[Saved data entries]

┄┄┄┄┄┄┄┄┄┄

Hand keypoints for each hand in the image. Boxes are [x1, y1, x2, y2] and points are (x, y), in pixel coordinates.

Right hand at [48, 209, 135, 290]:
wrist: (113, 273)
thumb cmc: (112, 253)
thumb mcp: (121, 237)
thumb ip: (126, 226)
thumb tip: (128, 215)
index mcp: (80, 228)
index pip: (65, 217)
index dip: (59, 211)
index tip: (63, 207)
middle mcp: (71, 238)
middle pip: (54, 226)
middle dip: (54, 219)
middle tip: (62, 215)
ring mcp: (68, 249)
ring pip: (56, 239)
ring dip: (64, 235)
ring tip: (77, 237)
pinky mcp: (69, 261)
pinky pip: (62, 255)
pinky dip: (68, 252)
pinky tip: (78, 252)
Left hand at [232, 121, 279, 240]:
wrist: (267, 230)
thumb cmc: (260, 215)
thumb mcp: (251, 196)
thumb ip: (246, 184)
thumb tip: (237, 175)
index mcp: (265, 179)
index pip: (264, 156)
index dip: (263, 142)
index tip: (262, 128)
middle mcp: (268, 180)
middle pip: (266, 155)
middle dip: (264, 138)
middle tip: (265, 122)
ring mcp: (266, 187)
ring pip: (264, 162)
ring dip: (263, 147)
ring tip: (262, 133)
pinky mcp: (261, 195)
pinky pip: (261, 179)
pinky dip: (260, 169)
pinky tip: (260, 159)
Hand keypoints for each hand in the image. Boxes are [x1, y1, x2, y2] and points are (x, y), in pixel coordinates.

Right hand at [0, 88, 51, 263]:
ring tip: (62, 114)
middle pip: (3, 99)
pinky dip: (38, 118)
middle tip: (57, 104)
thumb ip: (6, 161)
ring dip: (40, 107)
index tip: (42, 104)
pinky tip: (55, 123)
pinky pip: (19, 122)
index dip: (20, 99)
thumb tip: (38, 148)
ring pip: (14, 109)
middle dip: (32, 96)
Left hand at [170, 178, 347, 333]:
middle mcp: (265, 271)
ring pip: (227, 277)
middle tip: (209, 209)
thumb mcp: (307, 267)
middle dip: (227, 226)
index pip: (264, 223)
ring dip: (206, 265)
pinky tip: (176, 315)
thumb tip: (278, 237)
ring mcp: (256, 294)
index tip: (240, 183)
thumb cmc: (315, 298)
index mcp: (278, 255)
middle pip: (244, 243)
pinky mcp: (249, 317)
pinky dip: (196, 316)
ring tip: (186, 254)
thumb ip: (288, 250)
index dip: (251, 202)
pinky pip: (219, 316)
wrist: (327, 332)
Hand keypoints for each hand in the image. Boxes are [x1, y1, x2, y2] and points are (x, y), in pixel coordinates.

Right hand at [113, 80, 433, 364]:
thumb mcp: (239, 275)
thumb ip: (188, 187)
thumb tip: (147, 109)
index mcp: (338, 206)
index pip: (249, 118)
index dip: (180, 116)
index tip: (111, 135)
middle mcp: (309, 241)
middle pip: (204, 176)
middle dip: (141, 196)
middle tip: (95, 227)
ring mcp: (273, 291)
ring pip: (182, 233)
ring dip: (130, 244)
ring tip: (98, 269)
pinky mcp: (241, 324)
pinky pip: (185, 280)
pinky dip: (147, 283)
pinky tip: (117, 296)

┄┄┄┄┄┄┄┄┄┄

Requirement
Reproduce the entries exactly as they appear.

Reply to the exercise
Hand keypoints for each hand in the image. Boxes are [x1, y1, x2, y2] and points are (x, y), in pixel coordinates.

Right hand at [48, 209, 135, 290]:
wrist: (113, 273)
thumb cmc: (112, 253)
thumb mcp: (121, 237)
thumb ip: (126, 226)
thumb tip: (128, 215)
index mcp: (80, 228)
index pip: (65, 217)
index dip: (59, 211)
index tip: (63, 207)
middle mcp: (71, 238)
middle pip: (54, 226)
middle dip: (54, 219)
middle tip: (62, 215)
ring mcp: (68, 249)
ring pip: (56, 239)
ring dip: (64, 235)
ring tip: (77, 237)
pinky mcp: (69, 261)
pinky pip: (62, 255)
pinky dip: (68, 252)
pinky tip: (78, 252)
Left hand at [232, 121, 279, 240]:
wrist: (267, 230)
thumb cmc: (260, 215)
thumb mcp: (251, 196)
thumb ip: (246, 184)
thumb tip: (237, 175)
index mcp: (265, 179)
index pip: (264, 156)
index dip: (263, 142)
index tip: (262, 128)
middle mcp: (268, 180)
middle pip: (266, 155)
middle dip: (264, 138)
middle tip: (265, 122)
ring mcp: (266, 187)
ring pip: (264, 162)
ring dip: (263, 147)
ring tip: (262, 133)
pinky mcp: (261, 195)
pinky pip: (261, 179)
pinky dip: (260, 169)
pinky tip: (260, 159)
Hand keypoints for each hand in the image. Boxes are [x1, y1, x2, y2] and points are (x, y), in pixel coordinates.

Right hand at [0, 88, 51, 263]:
ring tip: (62, 114)
middle pip: (3, 99)
pinky dip: (38, 118)
middle tip: (57, 104)
thumb ip: (6, 161)
ring dip: (40, 107)
index tip: (42, 104)
pinky tip: (55, 123)
pinky pip: (19, 122)
index dip: (20, 99)
thumb tip: (38, 148)
ring pip: (14, 109)
middle dip: (32, 96)
Left hand at [170, 178, 347, 333]:
middle mcp: (265, 271)
ring pip: (227, 277)
middle tip: (209, 209)
thumb mcp: (307, 267)
middle dip: (227, 226)
index pip: (264, 223)
ring dip: (206, 265)
pinky tip: (176, 315)
thumb tip: (278, 237)
ring mcp: (256, 294)
index tip: (240, 183)
thumb cmc: (315, 298)
index mcp: (278, 255)
middle pip: (244, 243)
pinky mcp: (249, 317)
pinky dip: (196, 316)
ring tip: (186, 254)
thumb ip: (288, 250)
index dip: (251, 202)
pinky pip: (219, 316)
wrist: (327, 332)
Hand keypoints for each hand in the image. Boxes are [x1, y1, x2, y2] and points are (x, y), in pixel coordinates.

Right hand at [113, 80, 433, 364]:
thumb mcp: (239, 275)
thumb ip: (188, 187)
thumb tip: (147, 109)
index mcp: (338, 206)
index pip: (249, 118)
index dip: (180, 116)
index tip: (111, 135)
middle mcp: (309, 241)
middle pip: (204, 176)
middle dip: (141, 196)
middle tip: (95, 227)
ring mcp: (273, 291)
ring pip: (182, 233)
ring dip: (130, 244)
ring tip: (98, 269)
pinky mcp: (241, 324)
pinky pip: (185, 280)
pinky dip: (147, 283)
pinky tip: (117, 296)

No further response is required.